__Exercise prompt__: Return the lines of the items below word for word, starting with the very first line and going on through the line that contains "στον εργασιακό σας χώρο, η υπηρεσί", including that line.
=== Data under study ===
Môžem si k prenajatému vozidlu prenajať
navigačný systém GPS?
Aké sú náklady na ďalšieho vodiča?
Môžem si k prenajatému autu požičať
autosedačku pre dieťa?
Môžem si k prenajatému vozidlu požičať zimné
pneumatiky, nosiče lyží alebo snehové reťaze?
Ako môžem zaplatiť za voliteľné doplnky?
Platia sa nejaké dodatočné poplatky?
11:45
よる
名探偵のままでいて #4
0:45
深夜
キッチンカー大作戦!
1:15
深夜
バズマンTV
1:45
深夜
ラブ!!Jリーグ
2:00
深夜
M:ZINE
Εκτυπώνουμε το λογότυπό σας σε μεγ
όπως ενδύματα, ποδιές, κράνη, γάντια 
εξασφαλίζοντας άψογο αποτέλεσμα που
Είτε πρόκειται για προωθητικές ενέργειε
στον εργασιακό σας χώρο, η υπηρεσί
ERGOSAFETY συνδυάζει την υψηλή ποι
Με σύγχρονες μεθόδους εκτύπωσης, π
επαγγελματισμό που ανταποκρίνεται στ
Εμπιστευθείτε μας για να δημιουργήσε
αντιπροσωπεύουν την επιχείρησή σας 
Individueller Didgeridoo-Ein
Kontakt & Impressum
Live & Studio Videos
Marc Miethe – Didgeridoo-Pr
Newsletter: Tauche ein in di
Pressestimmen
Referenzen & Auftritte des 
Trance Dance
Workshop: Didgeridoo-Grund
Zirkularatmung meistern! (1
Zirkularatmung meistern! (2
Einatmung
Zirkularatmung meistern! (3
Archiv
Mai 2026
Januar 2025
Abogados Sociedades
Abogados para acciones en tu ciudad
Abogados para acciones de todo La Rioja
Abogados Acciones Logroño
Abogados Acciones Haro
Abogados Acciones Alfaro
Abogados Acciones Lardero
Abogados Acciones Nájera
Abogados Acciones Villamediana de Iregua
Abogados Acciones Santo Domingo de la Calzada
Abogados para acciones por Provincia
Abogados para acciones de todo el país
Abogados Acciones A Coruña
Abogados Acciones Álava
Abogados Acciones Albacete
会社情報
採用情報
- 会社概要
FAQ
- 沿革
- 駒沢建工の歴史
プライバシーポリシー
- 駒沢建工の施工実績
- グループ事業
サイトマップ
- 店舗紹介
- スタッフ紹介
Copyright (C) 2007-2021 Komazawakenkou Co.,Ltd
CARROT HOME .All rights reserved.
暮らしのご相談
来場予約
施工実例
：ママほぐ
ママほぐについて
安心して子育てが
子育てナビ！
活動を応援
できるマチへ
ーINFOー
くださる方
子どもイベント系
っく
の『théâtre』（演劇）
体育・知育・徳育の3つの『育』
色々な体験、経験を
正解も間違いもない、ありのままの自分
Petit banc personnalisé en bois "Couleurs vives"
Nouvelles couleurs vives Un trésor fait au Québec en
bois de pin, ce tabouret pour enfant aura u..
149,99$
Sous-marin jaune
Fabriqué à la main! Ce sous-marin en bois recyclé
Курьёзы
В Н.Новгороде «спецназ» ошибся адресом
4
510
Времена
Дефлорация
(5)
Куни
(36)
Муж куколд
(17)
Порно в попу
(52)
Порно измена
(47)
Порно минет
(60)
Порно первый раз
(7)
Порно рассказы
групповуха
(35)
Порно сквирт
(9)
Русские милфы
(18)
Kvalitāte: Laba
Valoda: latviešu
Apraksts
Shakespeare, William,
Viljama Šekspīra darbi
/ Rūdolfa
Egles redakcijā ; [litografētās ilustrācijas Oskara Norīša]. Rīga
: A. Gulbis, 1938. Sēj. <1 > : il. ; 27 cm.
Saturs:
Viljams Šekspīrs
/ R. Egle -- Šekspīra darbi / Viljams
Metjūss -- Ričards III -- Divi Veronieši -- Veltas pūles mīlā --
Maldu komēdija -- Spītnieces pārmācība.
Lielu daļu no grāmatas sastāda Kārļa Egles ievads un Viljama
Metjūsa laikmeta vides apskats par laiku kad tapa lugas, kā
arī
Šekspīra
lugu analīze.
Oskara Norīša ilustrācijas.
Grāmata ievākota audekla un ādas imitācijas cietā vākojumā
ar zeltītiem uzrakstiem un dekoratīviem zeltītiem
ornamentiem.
===
__Response box__:
Môžem si k prenajatému vozidlu prenajať
navigačný systém GPS?
Aké sú náklady na ďalšieho vodiča?
Môžem si k prenajatému autu požičať
autosedačku pre dieťa?
Môžem si k prenajatému vozidlu požičať zimné
pneumatiky, nosiče lyží alebo snehové reťaze?
Ako môžem zaplatiť za voliteľné doplnky?
Platia sa nejaké dodatočné poplatky?
11:45
よる
名探偵のままでいて #4
0:45
深夜
キッチンカー大作戦!
1:15
深夜
バズマンTV
1:45
深夜
ラブ!!Jリーグ
2:00
深夜
M:ZINE
Εκτυπώνουμε το λογότυπό σας σε μεγ
όπως ενδύματα, ποδιές, κράνη, γάντια 
εξασφαλίζοντας άψογο αποτέλεσμα που
Είτε πρόκειται για προωθητικές ενέργειε
στον εργασιακό σας χώρο, η υπηρεσί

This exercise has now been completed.